Dans le viseur du législateur, les « fraudes consistant à recourir massivement à l’emploi de salariés à bas coût comme un outil de concurrence déloyale […] ».

En réalité, les apports de ce texte sont à relativiser, puisqu’il est surtout question de renforcer les obligations de vigilance des entreprises donneuses d’ordres, lesquelles devront obligatoirement procéder à diverses vérifications, auprès de leur sous-traitant. Le décret précisant le contour de ces obligations devrait sortir en février 2015.

Par ailleurs, ont été renforcées les obligations des employeurs étrangers qui procèdent à des détachements de salariés avec, entre autre, l’obligation nouvelle de désigner un représentant de l’entreprise sur le territoire national, chargé d’assurer la liaison avec les inspecteurs et les contrôleurs du travail , pendant la durée de la prestation.

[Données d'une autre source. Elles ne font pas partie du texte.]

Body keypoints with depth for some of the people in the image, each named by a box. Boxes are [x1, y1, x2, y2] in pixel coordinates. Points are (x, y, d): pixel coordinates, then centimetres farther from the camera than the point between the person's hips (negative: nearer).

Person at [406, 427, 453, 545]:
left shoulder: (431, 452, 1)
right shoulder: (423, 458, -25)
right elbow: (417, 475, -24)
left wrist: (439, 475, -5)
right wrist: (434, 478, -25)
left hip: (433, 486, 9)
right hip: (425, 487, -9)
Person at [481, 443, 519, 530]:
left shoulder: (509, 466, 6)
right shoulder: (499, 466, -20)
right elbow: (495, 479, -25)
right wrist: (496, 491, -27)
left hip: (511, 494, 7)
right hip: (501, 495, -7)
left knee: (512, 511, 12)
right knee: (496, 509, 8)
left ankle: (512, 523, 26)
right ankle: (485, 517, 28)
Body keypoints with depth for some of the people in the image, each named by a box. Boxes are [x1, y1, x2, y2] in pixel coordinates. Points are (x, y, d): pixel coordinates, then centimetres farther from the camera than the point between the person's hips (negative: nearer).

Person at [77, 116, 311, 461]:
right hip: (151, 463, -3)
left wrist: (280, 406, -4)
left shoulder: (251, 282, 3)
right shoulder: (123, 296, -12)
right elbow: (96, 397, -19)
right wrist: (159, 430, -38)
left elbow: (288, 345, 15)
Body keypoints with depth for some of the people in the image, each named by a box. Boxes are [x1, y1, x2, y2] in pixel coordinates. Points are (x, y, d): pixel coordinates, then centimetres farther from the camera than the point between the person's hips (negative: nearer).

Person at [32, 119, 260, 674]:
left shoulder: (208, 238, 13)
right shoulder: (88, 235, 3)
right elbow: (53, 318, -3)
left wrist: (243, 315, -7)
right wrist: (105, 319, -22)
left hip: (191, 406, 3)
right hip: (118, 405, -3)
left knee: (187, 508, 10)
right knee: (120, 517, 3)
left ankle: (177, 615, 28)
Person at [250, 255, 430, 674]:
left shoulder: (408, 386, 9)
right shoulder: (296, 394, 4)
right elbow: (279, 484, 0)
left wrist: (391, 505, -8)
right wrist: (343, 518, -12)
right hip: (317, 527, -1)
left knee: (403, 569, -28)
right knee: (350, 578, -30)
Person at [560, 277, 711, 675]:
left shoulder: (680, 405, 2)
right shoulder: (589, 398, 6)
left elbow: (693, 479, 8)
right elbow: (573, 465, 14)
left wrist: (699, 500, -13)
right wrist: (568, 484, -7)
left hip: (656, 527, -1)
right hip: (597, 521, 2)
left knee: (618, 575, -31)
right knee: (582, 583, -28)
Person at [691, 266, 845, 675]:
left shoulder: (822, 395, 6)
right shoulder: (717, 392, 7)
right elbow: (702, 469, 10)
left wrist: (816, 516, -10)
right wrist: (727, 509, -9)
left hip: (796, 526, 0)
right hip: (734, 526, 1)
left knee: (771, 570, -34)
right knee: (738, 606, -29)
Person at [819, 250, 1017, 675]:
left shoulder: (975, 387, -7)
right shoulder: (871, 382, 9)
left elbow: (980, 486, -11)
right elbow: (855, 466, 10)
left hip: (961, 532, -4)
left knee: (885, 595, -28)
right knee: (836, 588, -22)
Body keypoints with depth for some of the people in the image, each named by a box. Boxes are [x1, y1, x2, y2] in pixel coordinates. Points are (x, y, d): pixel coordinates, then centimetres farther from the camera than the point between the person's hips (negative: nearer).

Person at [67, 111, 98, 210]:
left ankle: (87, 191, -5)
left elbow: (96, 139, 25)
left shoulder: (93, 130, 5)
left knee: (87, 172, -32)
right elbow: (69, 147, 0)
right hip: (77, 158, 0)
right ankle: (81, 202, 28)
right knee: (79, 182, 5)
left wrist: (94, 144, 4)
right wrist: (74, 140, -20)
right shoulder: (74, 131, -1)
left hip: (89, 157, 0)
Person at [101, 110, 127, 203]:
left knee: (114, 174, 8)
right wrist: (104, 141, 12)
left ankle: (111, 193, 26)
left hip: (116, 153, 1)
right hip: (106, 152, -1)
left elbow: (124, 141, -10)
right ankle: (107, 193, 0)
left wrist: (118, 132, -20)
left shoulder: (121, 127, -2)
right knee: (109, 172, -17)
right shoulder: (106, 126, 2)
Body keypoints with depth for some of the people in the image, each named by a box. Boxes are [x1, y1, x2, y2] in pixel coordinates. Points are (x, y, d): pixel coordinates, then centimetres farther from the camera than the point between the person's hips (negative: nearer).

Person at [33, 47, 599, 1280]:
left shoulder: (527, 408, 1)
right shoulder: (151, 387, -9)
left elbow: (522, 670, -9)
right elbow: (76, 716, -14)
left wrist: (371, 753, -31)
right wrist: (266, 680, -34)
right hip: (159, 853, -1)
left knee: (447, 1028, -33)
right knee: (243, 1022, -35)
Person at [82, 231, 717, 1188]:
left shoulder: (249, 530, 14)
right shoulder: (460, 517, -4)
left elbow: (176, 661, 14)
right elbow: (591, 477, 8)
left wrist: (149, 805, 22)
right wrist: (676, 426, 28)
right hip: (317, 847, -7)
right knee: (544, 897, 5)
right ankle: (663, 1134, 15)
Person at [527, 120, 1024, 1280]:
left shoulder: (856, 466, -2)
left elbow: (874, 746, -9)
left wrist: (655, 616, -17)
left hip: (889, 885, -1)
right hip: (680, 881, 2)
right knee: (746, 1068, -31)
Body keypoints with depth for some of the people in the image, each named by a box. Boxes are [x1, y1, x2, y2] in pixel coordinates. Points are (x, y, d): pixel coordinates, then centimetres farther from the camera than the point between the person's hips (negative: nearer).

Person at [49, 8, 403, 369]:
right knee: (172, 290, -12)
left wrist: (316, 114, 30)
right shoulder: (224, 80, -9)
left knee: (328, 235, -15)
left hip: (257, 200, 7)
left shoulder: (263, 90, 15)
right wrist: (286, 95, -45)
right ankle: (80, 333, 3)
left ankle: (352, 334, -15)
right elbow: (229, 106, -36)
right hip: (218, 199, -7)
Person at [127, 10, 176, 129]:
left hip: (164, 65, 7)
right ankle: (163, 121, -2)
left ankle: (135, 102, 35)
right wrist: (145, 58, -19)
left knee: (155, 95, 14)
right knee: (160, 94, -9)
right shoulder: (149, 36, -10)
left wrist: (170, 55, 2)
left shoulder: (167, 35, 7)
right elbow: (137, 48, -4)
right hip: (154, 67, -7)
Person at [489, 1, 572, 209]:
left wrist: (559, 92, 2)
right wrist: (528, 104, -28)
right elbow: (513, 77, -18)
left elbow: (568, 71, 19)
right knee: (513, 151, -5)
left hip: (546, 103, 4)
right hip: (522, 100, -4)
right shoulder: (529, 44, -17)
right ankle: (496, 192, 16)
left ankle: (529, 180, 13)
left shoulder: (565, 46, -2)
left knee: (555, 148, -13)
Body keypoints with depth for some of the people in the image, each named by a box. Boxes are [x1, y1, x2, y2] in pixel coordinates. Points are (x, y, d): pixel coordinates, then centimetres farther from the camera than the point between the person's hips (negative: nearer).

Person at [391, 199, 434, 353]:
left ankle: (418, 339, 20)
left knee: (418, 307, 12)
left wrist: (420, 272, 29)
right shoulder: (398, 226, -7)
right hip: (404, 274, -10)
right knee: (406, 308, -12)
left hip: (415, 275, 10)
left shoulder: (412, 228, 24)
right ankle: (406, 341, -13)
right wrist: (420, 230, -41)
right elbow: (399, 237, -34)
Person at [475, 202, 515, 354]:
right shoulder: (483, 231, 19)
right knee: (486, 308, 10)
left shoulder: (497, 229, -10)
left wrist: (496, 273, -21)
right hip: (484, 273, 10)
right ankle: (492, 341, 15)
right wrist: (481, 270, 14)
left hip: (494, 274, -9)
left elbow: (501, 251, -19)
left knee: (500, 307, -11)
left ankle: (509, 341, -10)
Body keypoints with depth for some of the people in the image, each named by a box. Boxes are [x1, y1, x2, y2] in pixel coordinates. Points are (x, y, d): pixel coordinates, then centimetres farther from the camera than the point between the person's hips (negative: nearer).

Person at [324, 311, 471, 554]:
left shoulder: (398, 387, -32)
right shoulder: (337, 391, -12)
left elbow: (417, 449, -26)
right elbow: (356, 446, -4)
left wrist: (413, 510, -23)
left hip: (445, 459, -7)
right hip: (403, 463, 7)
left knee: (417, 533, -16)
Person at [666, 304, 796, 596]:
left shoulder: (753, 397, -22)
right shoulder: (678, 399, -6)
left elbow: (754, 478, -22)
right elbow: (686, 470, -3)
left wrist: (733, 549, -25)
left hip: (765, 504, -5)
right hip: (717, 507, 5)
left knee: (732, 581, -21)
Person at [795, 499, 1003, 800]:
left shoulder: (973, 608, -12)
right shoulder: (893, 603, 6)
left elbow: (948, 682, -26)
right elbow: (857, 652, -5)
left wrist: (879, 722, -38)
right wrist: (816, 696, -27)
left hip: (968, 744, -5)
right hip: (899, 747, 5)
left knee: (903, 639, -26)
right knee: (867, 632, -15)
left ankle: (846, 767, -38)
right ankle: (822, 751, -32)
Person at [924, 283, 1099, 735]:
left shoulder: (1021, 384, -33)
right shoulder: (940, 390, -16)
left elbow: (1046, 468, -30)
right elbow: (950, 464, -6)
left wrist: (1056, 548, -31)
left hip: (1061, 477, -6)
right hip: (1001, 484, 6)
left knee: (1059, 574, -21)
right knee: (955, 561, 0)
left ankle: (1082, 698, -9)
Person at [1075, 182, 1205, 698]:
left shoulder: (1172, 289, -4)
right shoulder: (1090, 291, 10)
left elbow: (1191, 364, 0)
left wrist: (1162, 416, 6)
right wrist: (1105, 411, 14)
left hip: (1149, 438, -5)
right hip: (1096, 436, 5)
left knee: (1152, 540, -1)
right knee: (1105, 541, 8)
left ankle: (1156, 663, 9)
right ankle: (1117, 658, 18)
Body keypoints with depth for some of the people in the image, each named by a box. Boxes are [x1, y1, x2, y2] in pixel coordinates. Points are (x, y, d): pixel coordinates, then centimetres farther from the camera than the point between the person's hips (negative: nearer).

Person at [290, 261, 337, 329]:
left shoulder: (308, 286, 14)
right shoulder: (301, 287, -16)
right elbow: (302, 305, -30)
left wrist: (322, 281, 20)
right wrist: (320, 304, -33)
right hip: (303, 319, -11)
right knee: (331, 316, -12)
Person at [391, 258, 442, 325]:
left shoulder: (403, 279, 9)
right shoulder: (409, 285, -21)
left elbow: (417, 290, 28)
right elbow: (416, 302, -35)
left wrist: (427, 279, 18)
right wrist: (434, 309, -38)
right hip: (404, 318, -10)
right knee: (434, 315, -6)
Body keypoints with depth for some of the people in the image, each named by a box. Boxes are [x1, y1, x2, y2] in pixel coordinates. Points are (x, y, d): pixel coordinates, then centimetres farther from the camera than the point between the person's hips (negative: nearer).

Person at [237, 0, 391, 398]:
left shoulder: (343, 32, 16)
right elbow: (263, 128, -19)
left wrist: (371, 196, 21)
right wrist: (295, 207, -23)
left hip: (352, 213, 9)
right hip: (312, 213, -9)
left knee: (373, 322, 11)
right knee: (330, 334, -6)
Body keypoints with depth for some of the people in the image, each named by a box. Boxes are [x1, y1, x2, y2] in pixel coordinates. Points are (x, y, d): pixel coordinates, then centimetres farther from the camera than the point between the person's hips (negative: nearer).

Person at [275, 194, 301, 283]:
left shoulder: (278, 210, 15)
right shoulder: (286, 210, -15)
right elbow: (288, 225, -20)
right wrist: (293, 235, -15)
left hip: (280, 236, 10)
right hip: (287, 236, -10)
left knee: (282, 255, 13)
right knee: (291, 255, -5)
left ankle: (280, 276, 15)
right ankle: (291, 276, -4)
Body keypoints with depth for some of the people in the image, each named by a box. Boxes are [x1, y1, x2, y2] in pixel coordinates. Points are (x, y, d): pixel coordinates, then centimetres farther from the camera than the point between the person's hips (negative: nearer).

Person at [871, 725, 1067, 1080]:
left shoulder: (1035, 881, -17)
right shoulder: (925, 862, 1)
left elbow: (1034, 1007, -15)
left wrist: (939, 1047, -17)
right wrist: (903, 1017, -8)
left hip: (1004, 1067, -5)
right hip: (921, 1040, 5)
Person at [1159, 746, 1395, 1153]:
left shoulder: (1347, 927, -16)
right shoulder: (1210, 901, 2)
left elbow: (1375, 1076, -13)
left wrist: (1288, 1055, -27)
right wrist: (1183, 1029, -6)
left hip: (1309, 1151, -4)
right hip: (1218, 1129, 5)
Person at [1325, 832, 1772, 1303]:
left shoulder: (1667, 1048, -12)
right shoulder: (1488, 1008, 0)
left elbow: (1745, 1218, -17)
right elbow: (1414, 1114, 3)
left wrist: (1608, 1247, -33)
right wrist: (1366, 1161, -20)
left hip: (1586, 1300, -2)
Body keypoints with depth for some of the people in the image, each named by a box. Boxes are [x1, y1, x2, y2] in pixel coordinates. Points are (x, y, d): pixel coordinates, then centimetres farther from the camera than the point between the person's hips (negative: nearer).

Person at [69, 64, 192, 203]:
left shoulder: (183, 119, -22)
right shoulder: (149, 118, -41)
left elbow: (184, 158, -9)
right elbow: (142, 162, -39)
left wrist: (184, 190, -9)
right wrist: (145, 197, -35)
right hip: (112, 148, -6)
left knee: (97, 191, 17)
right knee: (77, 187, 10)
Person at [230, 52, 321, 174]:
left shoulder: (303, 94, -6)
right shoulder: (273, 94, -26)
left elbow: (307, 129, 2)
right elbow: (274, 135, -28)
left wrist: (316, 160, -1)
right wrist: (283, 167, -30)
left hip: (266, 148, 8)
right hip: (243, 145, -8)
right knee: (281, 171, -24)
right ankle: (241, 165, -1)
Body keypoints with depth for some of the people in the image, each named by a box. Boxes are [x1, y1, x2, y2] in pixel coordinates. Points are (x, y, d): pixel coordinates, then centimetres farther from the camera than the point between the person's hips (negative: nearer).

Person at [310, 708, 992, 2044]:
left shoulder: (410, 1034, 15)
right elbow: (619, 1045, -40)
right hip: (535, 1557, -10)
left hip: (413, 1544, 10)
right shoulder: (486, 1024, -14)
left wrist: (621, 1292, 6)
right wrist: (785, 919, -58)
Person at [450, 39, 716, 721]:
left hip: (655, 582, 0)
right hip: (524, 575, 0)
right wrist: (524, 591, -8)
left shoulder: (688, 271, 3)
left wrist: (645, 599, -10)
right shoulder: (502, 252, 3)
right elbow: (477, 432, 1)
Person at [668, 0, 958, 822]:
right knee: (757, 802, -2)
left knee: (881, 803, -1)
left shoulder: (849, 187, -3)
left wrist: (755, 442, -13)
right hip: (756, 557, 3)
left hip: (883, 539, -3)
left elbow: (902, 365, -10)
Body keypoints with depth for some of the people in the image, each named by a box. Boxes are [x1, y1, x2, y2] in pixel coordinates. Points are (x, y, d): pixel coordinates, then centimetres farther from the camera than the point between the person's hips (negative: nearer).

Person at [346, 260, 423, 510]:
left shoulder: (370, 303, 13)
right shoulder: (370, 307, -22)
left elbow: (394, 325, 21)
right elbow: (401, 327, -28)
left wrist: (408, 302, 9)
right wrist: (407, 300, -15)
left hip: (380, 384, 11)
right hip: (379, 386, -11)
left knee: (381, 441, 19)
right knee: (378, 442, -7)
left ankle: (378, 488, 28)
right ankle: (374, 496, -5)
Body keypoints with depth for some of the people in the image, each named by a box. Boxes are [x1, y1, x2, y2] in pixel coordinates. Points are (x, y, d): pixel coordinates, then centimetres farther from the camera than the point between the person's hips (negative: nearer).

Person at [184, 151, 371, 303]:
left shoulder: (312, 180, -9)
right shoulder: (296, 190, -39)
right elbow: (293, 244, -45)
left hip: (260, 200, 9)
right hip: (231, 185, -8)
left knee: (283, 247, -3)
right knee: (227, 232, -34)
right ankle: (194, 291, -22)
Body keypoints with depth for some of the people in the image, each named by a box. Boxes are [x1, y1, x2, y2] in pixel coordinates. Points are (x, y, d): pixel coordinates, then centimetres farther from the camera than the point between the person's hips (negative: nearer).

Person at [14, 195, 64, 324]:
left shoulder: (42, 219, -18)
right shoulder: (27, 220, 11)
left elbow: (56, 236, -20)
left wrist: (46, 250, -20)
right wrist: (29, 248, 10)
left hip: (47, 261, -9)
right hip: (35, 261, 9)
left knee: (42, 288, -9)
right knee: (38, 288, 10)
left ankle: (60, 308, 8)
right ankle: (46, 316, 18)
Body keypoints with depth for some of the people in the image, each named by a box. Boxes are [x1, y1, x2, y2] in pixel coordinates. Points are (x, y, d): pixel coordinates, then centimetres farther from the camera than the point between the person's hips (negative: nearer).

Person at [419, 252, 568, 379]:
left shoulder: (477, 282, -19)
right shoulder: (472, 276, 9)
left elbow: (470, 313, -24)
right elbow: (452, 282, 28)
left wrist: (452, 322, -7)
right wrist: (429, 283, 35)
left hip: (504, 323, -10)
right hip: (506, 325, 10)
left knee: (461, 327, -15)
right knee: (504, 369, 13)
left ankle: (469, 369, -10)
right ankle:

L’état du droit sur le détachement, lui, n’a pas changé : selon le Code du travail, est un travailleur détaché le salarié d’un employeur établi à l’étranger qui travaille pendant une période temporaire sur le territoire national. Il s’en déduit que, pour qu’un travailleur étranger bénéficie du statut de détaché, plusieurs conditions cumulatives doivent être remplies :
- le lien de subordination doit perdurer avec l’employeur étranger ;
- le travailleur étranger ne peut pas avoir été embauché juste pour son détachement en France ;
- l’entreprise qui détache doit être habituellement installée dans le pays étranger.
Aux fins de garantir les droits du travailleur répondant à cette définition, les dispositions en vigueur imposent aux entreprises étrangères de se conformer au droit français. Durant sa présence sur le territoire national, le travailleur détaché doit ainsi bénéficier des principaux droits accordés aux salariés des entreprises françaises.
Des cas aussi variés que des manquements au droit du travail français, la fictivité de l’entreprise étrangère ou l’artificialité de la relation de sous-traitance entre la société française donneuse d’ordre et la société étrangère, sont susceptibles de donner lieu à des poursuites pour travail illégal.

En pratique, le danger pour l’entreprise de se voir imputer ces infractions n’est pas neutre. Les grands procès de 2014, et ceux planifiés pour l’année 2015, doivent rappeler aux entreprises l’effectivité de ce risque et ses nombreuses conséquences sur le plan pénal, social mais aussi médiatique.